_What the task asks_:
For this listing, reproduce the line with "left eye: (475, 131)", the line with "right hip: (371, 1026)", and the lines between, exactly as they stand. Leave out pictures and all other lines.

_Data for the task_:

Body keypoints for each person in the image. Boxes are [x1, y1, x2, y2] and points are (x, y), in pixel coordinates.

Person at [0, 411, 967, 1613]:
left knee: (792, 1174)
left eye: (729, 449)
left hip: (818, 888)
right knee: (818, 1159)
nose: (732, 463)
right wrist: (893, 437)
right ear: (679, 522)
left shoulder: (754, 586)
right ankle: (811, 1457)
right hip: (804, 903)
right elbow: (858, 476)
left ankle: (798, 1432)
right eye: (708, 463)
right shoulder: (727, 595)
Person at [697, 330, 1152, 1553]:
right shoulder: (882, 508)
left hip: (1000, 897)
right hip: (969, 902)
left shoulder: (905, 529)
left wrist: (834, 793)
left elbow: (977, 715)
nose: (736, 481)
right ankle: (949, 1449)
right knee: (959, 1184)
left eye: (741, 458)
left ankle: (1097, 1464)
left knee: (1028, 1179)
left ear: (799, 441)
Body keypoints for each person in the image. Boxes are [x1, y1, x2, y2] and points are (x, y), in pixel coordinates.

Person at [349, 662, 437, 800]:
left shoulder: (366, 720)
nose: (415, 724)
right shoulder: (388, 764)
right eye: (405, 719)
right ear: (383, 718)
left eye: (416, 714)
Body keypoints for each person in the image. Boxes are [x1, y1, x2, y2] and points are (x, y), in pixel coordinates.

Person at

* * *

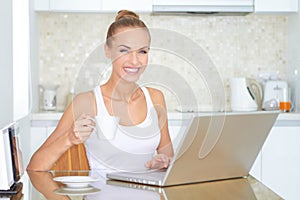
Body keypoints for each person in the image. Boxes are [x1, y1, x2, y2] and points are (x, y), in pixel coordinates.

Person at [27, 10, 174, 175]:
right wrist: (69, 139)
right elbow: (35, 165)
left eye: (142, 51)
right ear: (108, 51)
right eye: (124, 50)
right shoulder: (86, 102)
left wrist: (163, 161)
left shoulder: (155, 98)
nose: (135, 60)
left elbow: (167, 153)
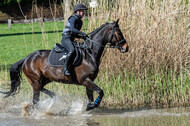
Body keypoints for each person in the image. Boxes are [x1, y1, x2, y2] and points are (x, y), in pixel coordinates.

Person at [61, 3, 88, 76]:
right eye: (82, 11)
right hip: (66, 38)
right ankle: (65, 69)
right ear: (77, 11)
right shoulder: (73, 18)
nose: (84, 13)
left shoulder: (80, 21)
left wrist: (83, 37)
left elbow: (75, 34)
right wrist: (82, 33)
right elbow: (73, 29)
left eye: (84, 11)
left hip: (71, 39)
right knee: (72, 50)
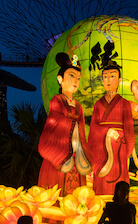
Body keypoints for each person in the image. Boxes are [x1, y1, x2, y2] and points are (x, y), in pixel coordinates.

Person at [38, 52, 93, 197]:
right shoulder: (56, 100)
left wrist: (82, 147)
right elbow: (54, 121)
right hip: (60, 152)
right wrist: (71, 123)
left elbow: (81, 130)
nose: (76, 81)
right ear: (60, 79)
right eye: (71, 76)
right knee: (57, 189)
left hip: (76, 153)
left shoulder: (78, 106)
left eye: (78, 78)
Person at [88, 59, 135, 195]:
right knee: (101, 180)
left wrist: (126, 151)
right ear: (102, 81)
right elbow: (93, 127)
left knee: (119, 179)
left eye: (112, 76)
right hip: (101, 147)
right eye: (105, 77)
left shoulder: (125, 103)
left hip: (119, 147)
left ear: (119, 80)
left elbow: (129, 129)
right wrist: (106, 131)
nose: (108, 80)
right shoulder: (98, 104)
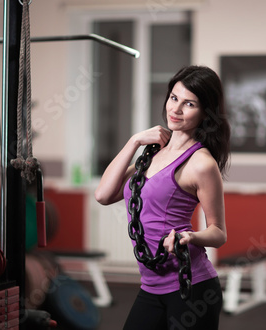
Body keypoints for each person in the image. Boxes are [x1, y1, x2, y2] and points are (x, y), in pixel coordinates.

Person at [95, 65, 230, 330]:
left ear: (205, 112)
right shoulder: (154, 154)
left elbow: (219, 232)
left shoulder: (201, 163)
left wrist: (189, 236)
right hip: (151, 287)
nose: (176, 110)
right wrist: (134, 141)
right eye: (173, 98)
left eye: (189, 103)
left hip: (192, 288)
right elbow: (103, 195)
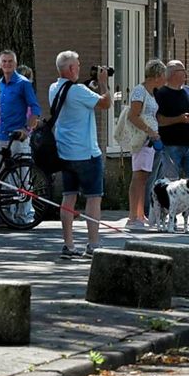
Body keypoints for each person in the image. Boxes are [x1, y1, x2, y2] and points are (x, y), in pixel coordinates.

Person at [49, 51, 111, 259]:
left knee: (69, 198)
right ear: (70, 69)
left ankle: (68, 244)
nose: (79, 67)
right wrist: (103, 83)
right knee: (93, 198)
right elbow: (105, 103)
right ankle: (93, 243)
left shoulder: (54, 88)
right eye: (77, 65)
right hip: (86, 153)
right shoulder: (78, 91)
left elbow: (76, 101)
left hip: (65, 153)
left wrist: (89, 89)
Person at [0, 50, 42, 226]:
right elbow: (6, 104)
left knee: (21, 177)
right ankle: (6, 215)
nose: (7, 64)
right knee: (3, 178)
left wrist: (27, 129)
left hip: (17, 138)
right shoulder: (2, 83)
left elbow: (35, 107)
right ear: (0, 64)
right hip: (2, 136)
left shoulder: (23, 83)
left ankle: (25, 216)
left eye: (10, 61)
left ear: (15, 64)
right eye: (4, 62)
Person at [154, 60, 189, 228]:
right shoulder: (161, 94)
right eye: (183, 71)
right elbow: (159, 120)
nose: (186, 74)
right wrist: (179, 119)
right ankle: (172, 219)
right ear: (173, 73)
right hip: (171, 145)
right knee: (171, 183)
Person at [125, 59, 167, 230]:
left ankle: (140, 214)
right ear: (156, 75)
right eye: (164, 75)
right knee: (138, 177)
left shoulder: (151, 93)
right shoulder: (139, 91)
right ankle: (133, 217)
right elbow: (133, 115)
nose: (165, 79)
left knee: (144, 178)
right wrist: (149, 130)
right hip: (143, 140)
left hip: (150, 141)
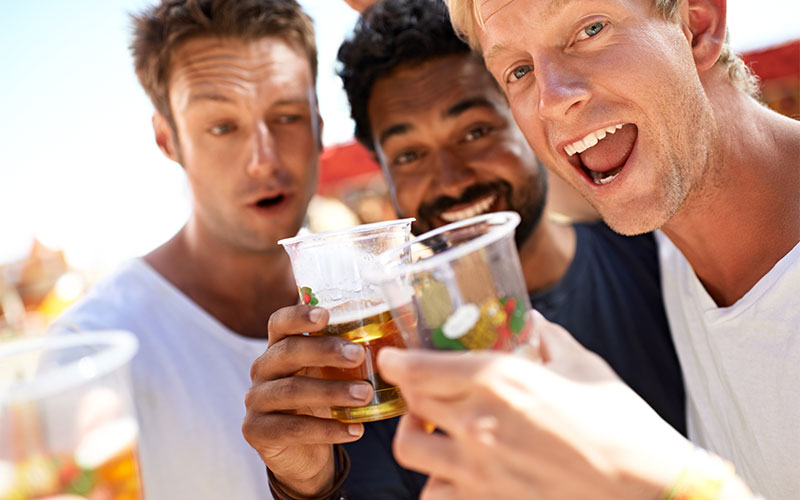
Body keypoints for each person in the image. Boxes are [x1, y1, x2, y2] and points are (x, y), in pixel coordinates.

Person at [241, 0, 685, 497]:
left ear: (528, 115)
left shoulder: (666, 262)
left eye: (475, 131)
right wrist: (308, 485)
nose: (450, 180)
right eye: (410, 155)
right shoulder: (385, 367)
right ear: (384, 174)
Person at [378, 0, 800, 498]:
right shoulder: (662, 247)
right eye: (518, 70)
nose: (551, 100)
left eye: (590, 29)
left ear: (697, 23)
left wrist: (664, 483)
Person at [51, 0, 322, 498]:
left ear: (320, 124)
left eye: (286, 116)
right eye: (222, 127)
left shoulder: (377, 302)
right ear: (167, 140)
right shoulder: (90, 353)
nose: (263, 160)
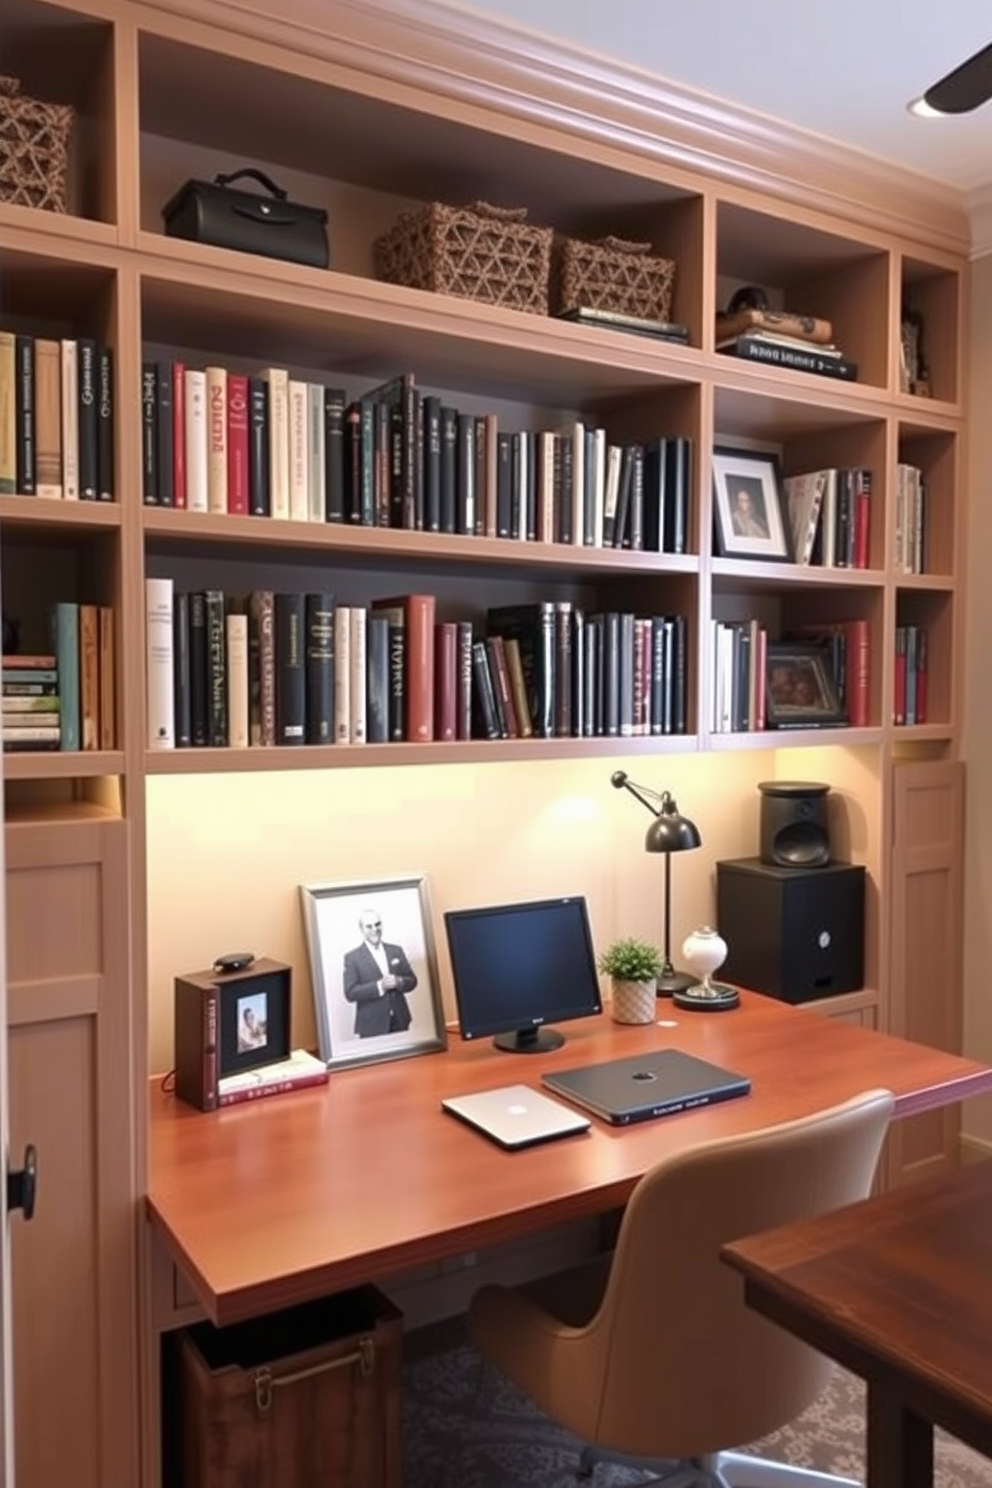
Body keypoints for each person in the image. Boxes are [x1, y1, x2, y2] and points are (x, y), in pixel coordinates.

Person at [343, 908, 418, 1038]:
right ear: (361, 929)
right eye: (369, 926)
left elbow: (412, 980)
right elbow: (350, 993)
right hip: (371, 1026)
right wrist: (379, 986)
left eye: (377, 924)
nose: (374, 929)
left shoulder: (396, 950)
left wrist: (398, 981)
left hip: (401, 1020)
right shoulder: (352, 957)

--

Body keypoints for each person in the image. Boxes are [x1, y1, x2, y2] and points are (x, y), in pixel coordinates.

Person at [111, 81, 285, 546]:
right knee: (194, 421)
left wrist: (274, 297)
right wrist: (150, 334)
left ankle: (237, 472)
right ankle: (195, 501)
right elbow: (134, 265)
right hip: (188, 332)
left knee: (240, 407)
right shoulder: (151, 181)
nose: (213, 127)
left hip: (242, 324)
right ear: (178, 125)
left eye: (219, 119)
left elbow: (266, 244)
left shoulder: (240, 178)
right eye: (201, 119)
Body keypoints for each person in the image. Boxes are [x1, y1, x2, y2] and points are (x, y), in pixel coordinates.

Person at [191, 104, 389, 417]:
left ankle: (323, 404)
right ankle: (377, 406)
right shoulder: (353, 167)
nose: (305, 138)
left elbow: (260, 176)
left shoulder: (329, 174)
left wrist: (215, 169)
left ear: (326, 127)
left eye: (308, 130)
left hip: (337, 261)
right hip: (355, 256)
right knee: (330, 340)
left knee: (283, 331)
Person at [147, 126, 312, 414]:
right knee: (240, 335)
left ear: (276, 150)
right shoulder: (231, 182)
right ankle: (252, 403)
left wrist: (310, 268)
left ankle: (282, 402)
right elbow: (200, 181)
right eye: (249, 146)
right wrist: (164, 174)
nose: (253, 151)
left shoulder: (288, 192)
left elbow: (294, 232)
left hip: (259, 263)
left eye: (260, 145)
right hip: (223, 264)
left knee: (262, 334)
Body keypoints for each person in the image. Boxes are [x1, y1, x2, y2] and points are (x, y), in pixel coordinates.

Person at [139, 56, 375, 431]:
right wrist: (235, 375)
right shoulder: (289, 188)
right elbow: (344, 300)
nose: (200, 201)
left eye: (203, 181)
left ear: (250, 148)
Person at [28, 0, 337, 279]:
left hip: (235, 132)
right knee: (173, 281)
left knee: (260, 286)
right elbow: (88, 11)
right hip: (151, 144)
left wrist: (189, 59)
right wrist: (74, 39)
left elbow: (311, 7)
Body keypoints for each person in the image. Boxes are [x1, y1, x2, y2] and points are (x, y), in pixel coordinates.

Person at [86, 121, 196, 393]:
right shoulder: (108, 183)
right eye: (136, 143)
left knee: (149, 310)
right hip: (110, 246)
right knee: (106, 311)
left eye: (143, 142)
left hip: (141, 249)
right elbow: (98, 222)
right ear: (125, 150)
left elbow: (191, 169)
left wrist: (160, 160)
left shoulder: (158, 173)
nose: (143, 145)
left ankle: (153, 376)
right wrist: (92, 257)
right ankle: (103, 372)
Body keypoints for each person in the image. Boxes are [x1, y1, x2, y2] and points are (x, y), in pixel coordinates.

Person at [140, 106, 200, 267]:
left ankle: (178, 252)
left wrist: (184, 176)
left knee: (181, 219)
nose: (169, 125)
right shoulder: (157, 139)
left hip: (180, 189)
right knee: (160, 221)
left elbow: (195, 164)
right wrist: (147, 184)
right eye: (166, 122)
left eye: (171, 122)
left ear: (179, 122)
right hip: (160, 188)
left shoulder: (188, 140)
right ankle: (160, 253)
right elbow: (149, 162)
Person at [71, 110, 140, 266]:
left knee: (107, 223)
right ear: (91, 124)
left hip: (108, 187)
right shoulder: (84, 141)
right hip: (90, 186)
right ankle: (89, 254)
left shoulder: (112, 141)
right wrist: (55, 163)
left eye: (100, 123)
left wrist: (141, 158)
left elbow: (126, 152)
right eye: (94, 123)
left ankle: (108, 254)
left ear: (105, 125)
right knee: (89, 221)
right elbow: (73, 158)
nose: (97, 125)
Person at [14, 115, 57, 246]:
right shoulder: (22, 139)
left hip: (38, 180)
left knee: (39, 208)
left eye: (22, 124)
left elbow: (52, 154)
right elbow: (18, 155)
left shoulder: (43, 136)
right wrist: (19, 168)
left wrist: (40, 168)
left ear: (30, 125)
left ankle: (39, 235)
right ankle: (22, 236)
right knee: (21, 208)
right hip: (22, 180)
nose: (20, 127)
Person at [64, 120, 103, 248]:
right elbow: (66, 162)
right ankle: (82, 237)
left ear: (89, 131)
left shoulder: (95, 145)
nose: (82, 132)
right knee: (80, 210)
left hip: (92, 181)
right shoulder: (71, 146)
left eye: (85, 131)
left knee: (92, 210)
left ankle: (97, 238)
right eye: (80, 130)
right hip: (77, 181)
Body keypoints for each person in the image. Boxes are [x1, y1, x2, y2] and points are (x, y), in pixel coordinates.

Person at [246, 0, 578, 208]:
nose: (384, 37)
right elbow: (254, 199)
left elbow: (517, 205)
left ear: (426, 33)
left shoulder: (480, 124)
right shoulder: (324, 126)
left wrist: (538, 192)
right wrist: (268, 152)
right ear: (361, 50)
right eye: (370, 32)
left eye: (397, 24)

_Output for this task_:
left eye: (475, 131)
right wrist: (308, 485)
nose: (450, 180)
right eye: (410, 155)
right shoulder: (385, 367)
right ear: (384, 174)
Person at [378, 0, 800, 498]:
right shoulder: (662, 247)
right eye: (518, 70)
nose: (551, 100)
left eye: (590, 29)
left ear: (697, 23)
left wrist: (664, 483)
Person at [51, 0, 322, 498]:
left ear: (320, 124)
left eye: (286, 116)
right eye: (222, 127)
left shoulder: (377, 302)
right ear: (167, 140)
right shoulder: (90, 353)
nose: (263, 160)
Body keypoints for each person in the image. Boxes are [x1, y1, x2, y2] and points are (x, y), in pixel coordinates.

Person at [343, 908, 418, 1038]:
right ear: (361, 929)
right eye: (369, 926)
left elbow: (412, 980)
right elbow: (350, 993)
right hip: (371, 1026)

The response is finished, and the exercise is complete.